On a social level, the medical staff in every hospital will be working round the clock, and they will need food and drink and sleep in order to be healthy enough to care for those who will fall ill. It is a slow-breaking and terrible tsunami they are facing, as the numbers of those who are infected rise and start to explode.

Community groups who are assisting the elderly, immuno-compromised and less able amongst us by shopping for groceries and essential medicines for them must be supported. It is time to be vigilant on behalf of those most vulnerable, and to serve and protect them. All the things we proudly celebrate in our culture: the importance of family, the love and concern for our children, our compassion for our fellow human beings, our pride in our nation, our concern for the suffering of those in trouble, have to be translated into direct action, now. Or the words will be empty and the hospitals (and cemeteries) will be full.

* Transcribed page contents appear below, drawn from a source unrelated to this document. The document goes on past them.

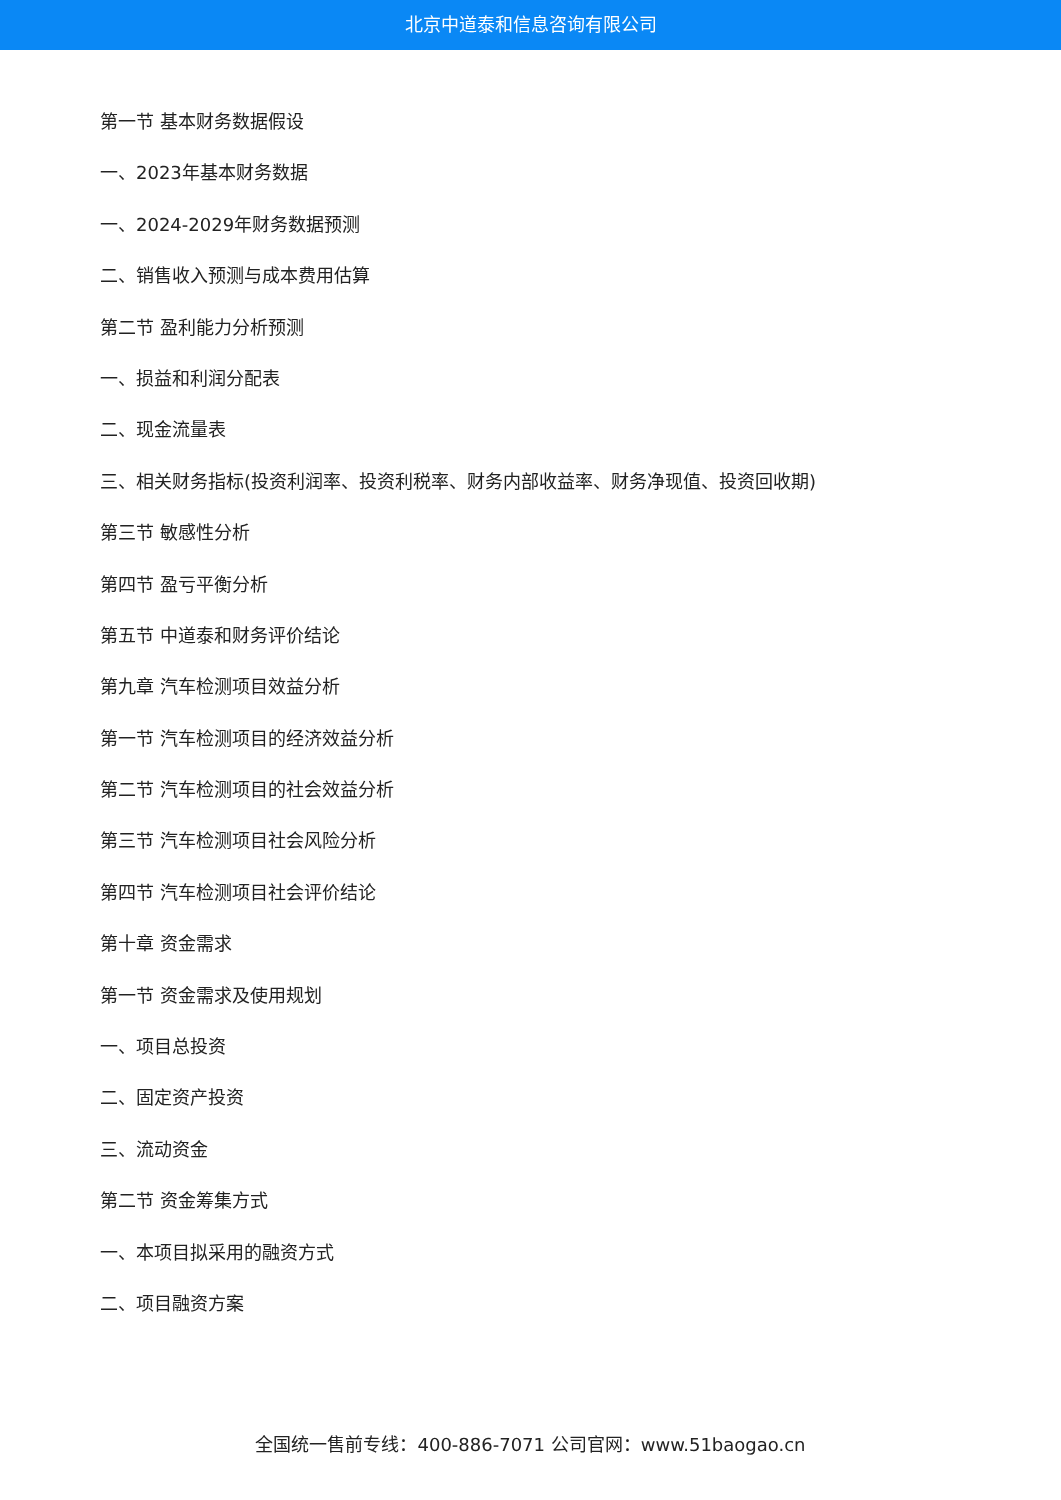北京中道泰和信息咨询有限公司
第一节 基本财务数据假设
一、2023年基本财务数据
一、2024-2029年财务数据预测
二、销售收入预测与成本费用估算
第二节 盈利能力分析预测
一、损益和利润分配表
二、现金流量表
三、相关财务指标(投资利润率、投资利税率、财务内部收益率、财务净现值、投资回收期)
第三节 敏感性分析
第四节 盈亏平衡分析
第五节 中道泰和财务评价结论
第九章 汽车检测项目效益分析
第一节 汽车检测项目的经济效益分析
第二节 汽车检测项目的社会效益分析
第三节 汽车检测项目社会风险分析
第四节 汽车检测项目社会评价结论
第十章 资金需求
第一节 资金需求及使用规划
一、项目总投资
二、固定资产投资
三、流动资金
第二节 资金筹集方式
一、本项目拟采用的融资方式
二、项目融资方案
全国统一售前专线：400-886-7071 公司官网：www.51baogao.cn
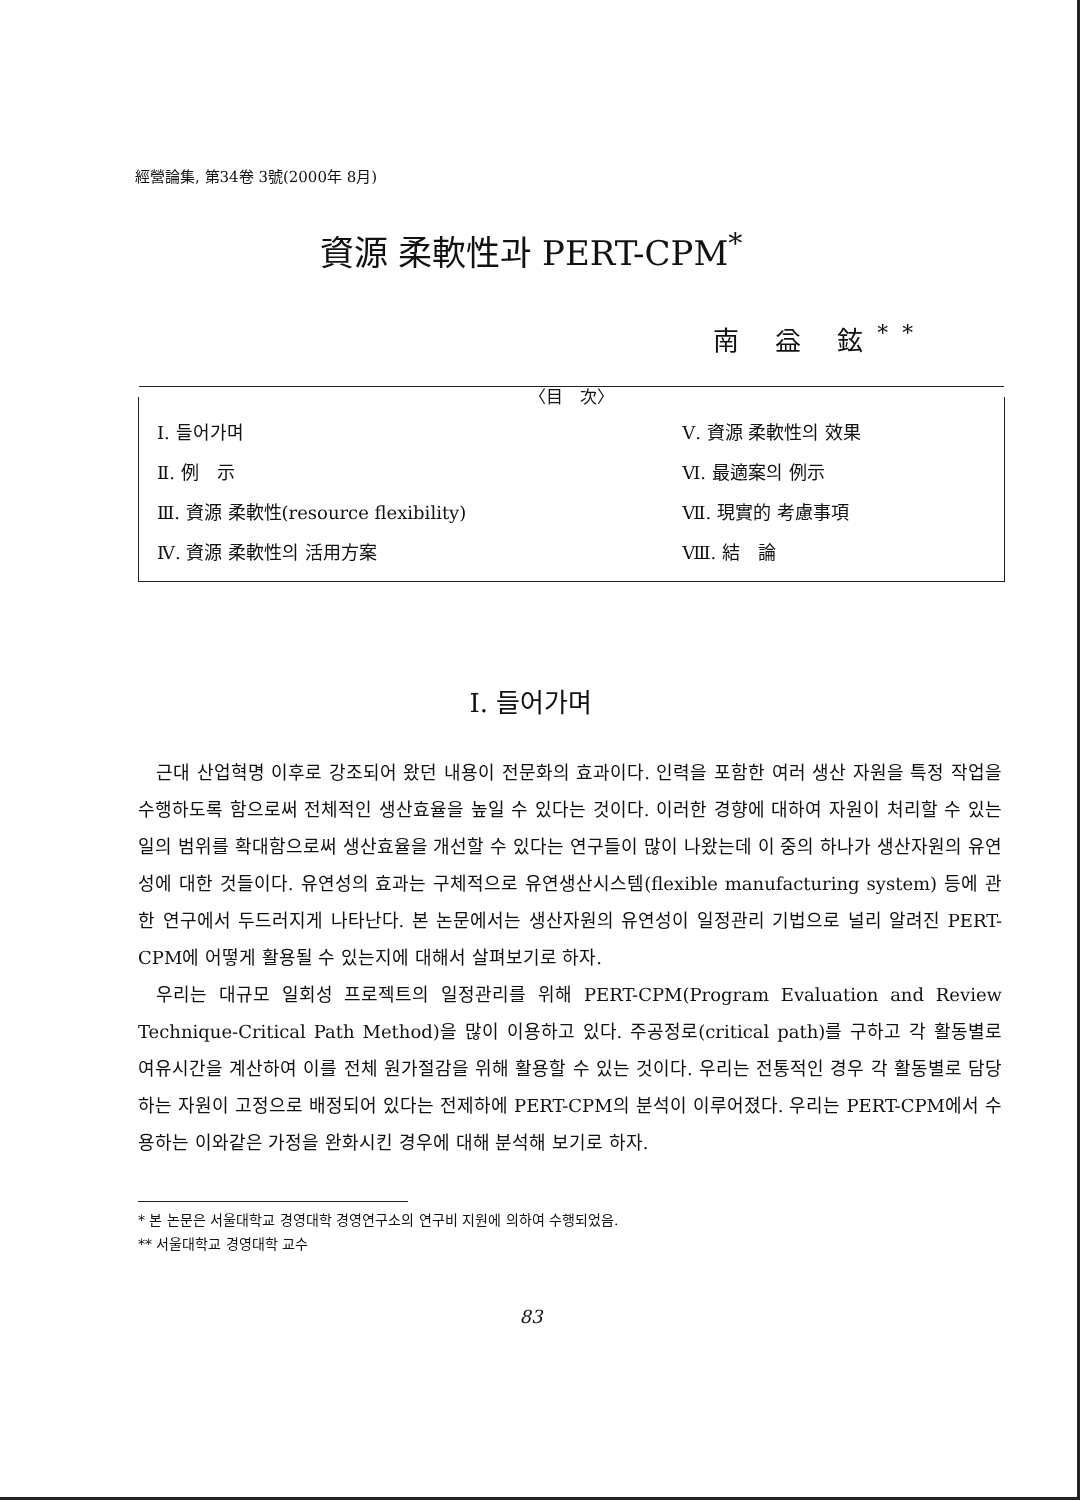經營論集, 第34卷 3號(2000年 8月)
資源 柔軟性과 PERT-CPM<sup>*</sup>
南 益 鉉<sup>**</sup>
〈目　次〉
| Ⅰ. 들어가며 | Ⅴ. 資源 柔軟性의 效果 |
| Ⅱ. 例 示 | Ⅵ. 最適案의 例示 |
| Ⅲ. 資源 柔軟性(resource flexibility) | Ⅶ. 現實的 考慮事項 |
| Ⅳ. 資源 柔軟性의 活用方案 | Ⅷ. 結 論 |
Ⅰ. 들어가며
근대 산업혁명 이후로 강조되어 왔던 내용이 전문화의 효과이다. 인력을 포함한 여러 생산 자원을 특정 작업을 수행하도록 함으로써 전체적인 생산효율을 높일 수 있다는 것이다. 이러한 경향에 대하여 자원이 처리할 수 있는 일의 범위를 확대함으로써 생산효율을 개선할 수 있다는 연구들이 많이 나왔는데 이 중의 하나가 생산자원의 유연성에 대한 것들이다. 유연성의 효과는 구체적으로 유연생산시스템(flexible manufacturing system) 등에 관한 연구에서 두드러지게 나타난다. 본 논문에서는 생산자원의 유연성이 일정관리 기법으로 널리 알려진 PERT-CPM에 어떻게 활용될 수 있는지에 대해서 살펴보기로 하자.
우리는 대규모 일회성 프로젝트의 일정관리를 위해 PERT-CPM(Program Evaluation and Review Technique-Critical Path Method)을 많이 이용하고 있다. 주공정로(critical path)를 구하고 각 활동별로 여유시간을 계산하여 이를 전체 원가절감을 위해 활용할 수 있는 것이다. 우리는 전통적인 경우 각 활동별로 담당하는 자원이 고정으로 배정되어 있다는 전제하에 PERT-CPM의 분석이 이루어졌다. 우리는 PERT-CPM에서 수용하는 이와같은 가정을 완화시킨 경우에 대해 분석해 보기로 하자.
* 본 논문은 서울대학교 경영대학 경영연구소의 연구비 지원에 의하여 수행되었음.
** 서울대학교 경영대학 교수
83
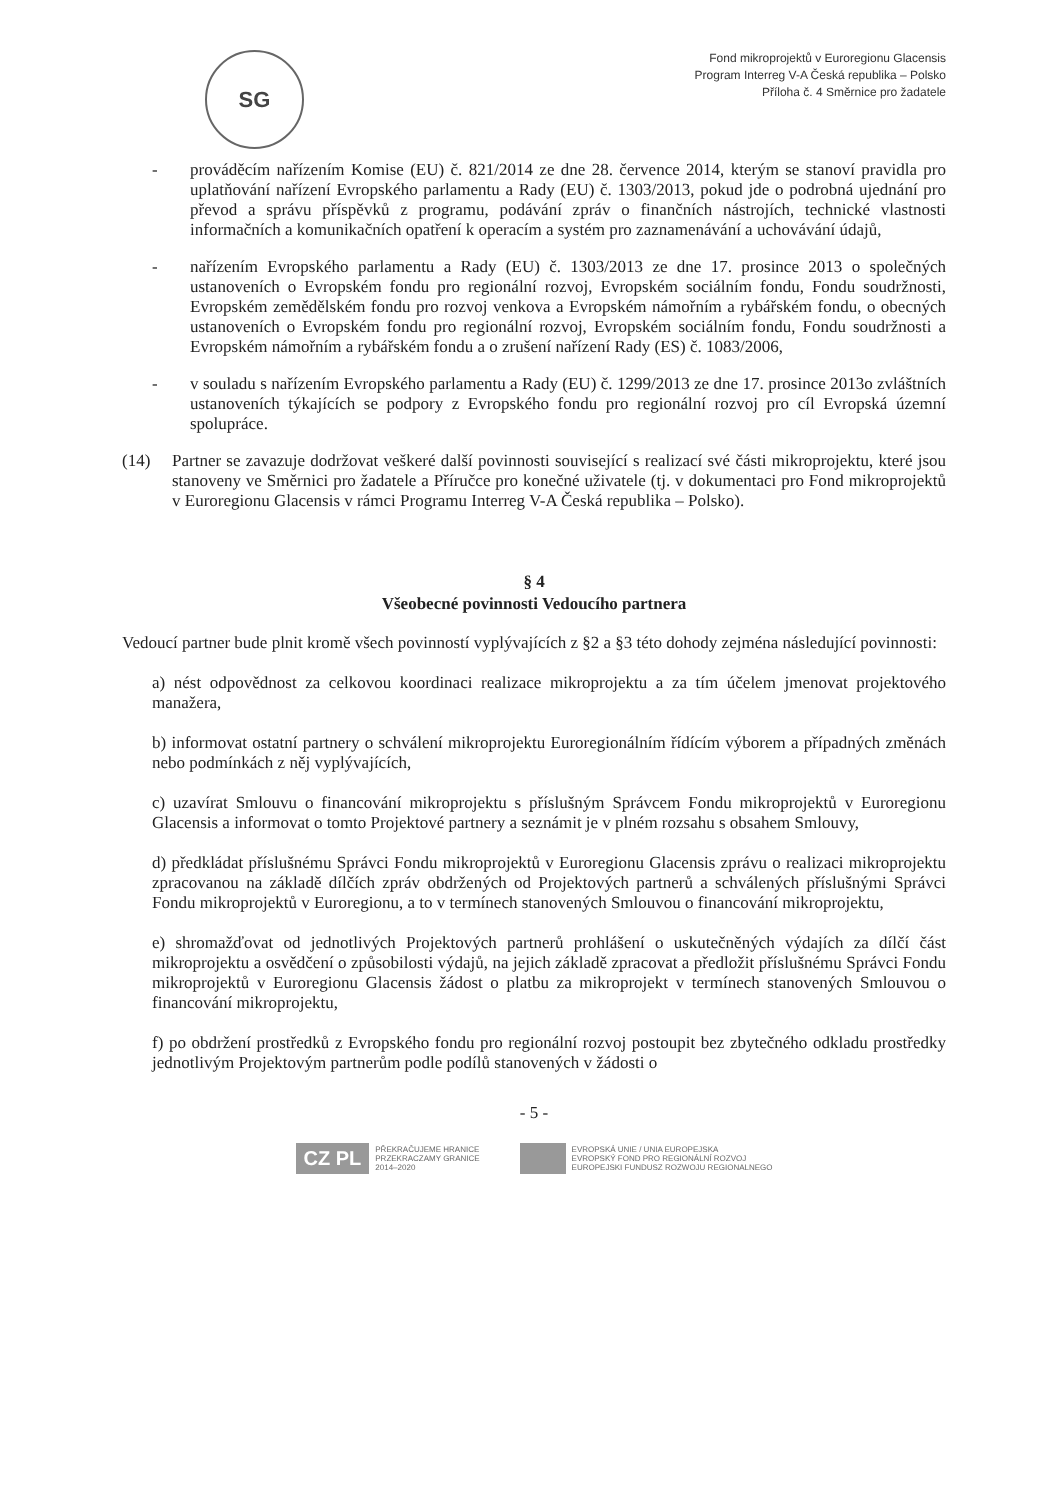SG
Fond mikroprojektů v Euroregionu Glacensis
Program Interreg V-A Česká republika – Polsko
Příloha č. 4 Směrnice pro žadatele
- prováděcím nařízením Komise (EU) č. 821/2014 ze dne 28. července 2014, kterým se stanoví pravidla pro uplatňování nařízení Evropského parlamentu a Rady (EU) č. 1303/2013, pokud jde o podrobná ujednání pro převod a správu příspěvků z programu, podávání zpráv o finančních nástrojích, technické vlastnosti informačních a komunikačních opatření k operacím a systém pro zaznamenávání a uchovávání údajů,
- nařízením Evropského parlamentu a Rady (EU) č. 1303/2013 ze dne 17. prosince 2013 o společných ustanoveních o Evropském fondu pro regionální rozvoj, Evropském sociálním fondu, Fondu soudržnosti, Evropském zemědělském fondu pro rozvoj venkova a Evropském námořním a rybářském fondu, o obecných ustanoveních o Evropském fondu pro regionální rozvoj, Evropském sociálním fondu, Fondu soudržnosti a Evropském námořním a rybářském fondu a o zrušení nařízení Rady (ES) č. 1083/2006,
- v souladu s nařízením Evropského parlamentu a Rady (EU) č. 1299/2013 ze dne 17. prosince 2013o zvláštních ustanoveních týkajících se podpory z Evropského fondu pro regionální rozvoj pro cíl Evropská územní spolupráce.
(14) Partner se zavazuje dodržovat veškeré další povinnosti související s realizací své části mikroprojektu, které jsou stanoveny ve Směrnici pro žadatele a Příručce pro konečné uživatele (tj. v dokumentaci pro Fond mikroprojektů v Euroregionu Glacensis v rámci Programu Interreg V-A Česká republika – Polsko).
§ 4
Všeobecné povinnosti Vedoucího partnera
Vedoucí partner bude plnit kromě všech povinností vyplývajících z §2 a §3 této dohody zejména následující povinnosti:
a) nést odpovědnost za celkovou koordinaci realizace mikroprojektu a za tím účelem jmenovat projektového manažera,
b) informovat ostatní partnery o schválení mikroprojektu Euroregionálním řídícím výborem a případných změnách nebo podmínkách z něj vyplývajících,
c) uzavírat Smlouvu o financování mikroprojektu s příslušným Správcem Fondu mikroprojektů v Euroregionu Glacensis a informovat o tomto Projektové partnery a seznámit je v plném rozsahu s obsahem Smlouvy,
d) předkládat příslušnému Správci Fondu mikroprojektů v Euroregionu Glacensis zprávu o realizaci mikroprojektu zpracovanou na základě dílčích zpráv obdržených od Projektových partnerů a schválených příslušnými Správci Fondu mikroprojektů v Euroregionu, a to v termínech stanovených Smlouvou o financování mikroprojektu,
e) shromažďovat od jednotlivých Projektových partnerů prohlášení o uskutečněných výdajích za dílčí část mikroprojektu a osvědčení o způsobilosti výdajů, na jejich základě zpracovat a předložit příslušnému Správci Fondu mikroprojektů v Euroregionu Glacensis žádost o platbu za mikroprojekt v termínech stanovených Smlouvou o financování mikroprojektu,
f) po obdržení prostředků z Evropského fondu pro regionální rozvoj postoupit bez zbytečného odkladu prostředky jednotlivým Projektovým partnerům podle podílů stanovených v žádosti o
- 5 -
CZ PL PŘEKRAČUJEME HRANICE
PRZEKRACZAMY GRANICE
2014–2020
EVROPSKÁ UNIE / UNIA EUROPEJSKA
EVROPSKÝ FOND PRO REGIONÁLNÍ ROZVOJ
EUROPEJSKI FUNDUSZ ROZWOJU REGIONALNEGO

It is unfortunate and ironic that many of those celebrating so joyfully at sporting events are highly likely to be ardent patriots, sincerely devoted to their families, schools, and formative institutions, and all round good people, thronging temples and churches and kovils and mosques, and sporting stadiums and arenas, in numbers at every gathering of the faithful.

Not knowing is not as bad as not caring. But both levels of unawareness of the vital - and viral - connection between self and society may prove disastrous.

Our collective ignorance about these issues has - until now - been merely frustrating. From this week, it could be fatal.

2 comments:

  1. Informative for me of both the writer's passion and a situation that I like to follow. Thanks for sharing your thoughts.